SUPPLIED PASSAGE:
**********

The individuality of man undergoes yet another stretching of its limits in the installation Remembrance. Flowing
out of four light boxes hanging in a row on a white wall are black cables, all of which connect up at the feet of the light boxes to give a labyrinth of cables that seems impossible to entangle.
The black sketches against the white background of the light boxes emulate modern imaging processes for the visualisation of synapses in the human brain, each of the boxes distinctive for the
difference in the denseness of the twists and turns. The differences in denseness of this interconnectedness relates directly to age. The older a person is, the greater his wealth of experience,
the greater the density of the connections, then all the more does the light fade as it penetrates the glass pane of the light boxes. Just as experience leaves its traces on human skin, so does
this phenomenon evolve in the inner part of man, in his brain. Otherwise concealed from us and generally considered by occidental philosophy to be the seat of the soul, the brain becomes an
object under observation, its secrets not really seeming to be any different in nature to those engraved on human skin, visible to all and attuned to ever-increasing experience. Doubts arise as
to the severance of man between body and soul. And so yet another boundary forfeits clarity. As in other oeuvres of the artist, in which the ageing of the skin is particularly highlighted by the
augmentation of structures, a process of deterioration also becomes visible, one that inexorably progresses as experiences are acquired and ever deeper structures evolved: the luminance from the
light boxes, the force of which can be interpreted as vitality, fades the more the synapses interlock. A dilemma of human existence would seem to be reflected here: admittedly we perpetually
acquire new experience that allows us to engage in new cross-connections, opening the way towards a broader understanding, possibly even towards wisdom. Yet this growth in experience, these
connections and correlations inexorably lead to death. With the advancement of age, we admittedly could be better prepared for life, yet this increment counteracts our physical state, which is
unrelentingly expressed in our evermore-apparent frailty.

**********

TO DO: In the passage on the installation Remembrance, what does the difference in the density of the connections relate to? You won't need the material.

PROVIDED MATERIAL:

**********

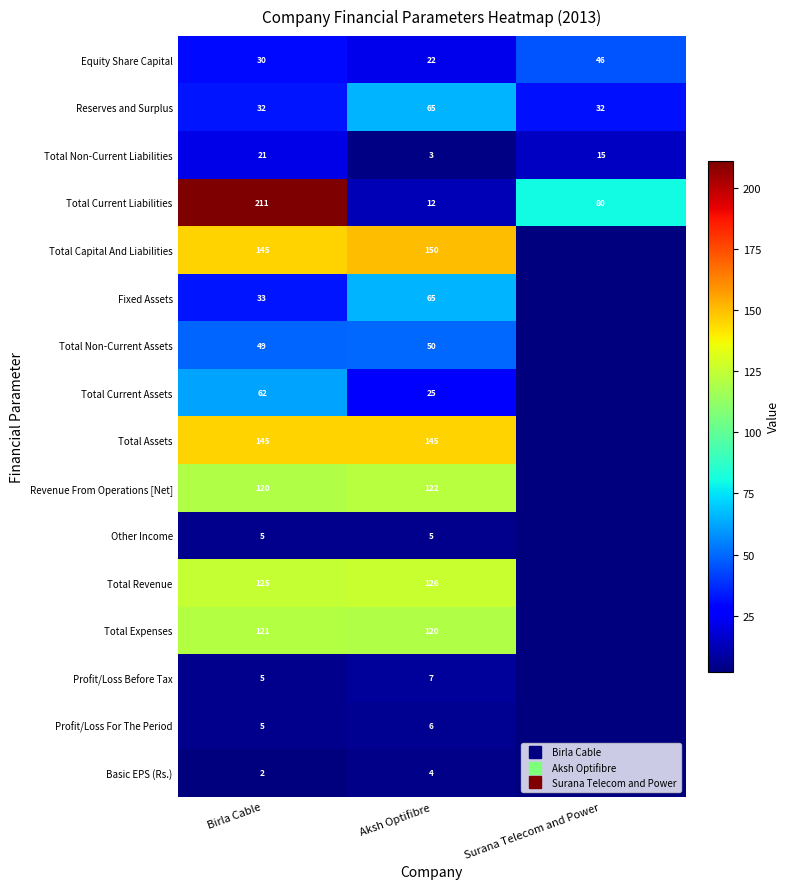

Count the Total Non-Current Liabilities values in the range 3 to 21.

3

**********

THE ANSWER: It relates directly to age.